══ Records supplied ══

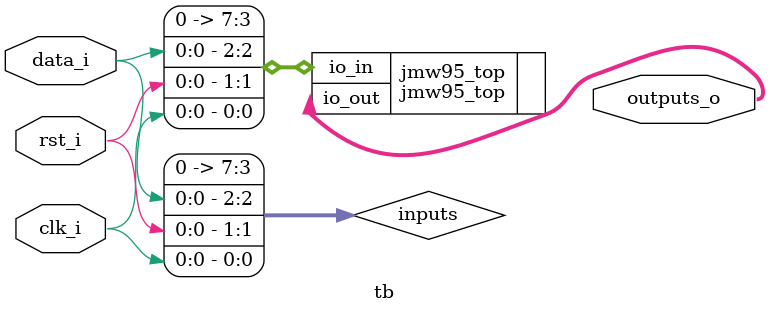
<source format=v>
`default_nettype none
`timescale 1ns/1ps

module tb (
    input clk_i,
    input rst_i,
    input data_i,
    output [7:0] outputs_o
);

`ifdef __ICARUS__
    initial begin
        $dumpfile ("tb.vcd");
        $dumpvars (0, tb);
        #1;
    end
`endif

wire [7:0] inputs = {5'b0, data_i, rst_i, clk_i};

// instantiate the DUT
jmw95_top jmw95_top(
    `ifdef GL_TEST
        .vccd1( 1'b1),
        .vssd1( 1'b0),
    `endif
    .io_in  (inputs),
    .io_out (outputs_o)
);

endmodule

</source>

═══

• [Task objective]
Leave the pictures out and reproduce each record exactly as written.

• [Written solution]
<source format=v>
`default_nettype none
`timescale 1ns/1ps

module tb (
    input clk_i,
    input rst_i,
    input data_i,
    output [7:0] outputs_o
);

`ifdef __ICARUS__
    initial begin
        $dumpfile ("tb.vcd");
        $dumpvars (0, tb);
        #1;
    end
`endif

wire [7:0] inputs = {5'b0, data_i, rst_i, clk_i};

// instantiate the DUT
jmw95_top jmw95_top(
    `ifdef GL_TEST
        .vccd1( 1'b1),
        .vssd1( 1'b0),
    `endif
    .io_in  (inputs),
    .io_out (outputs_o)
);

endmodule

</source>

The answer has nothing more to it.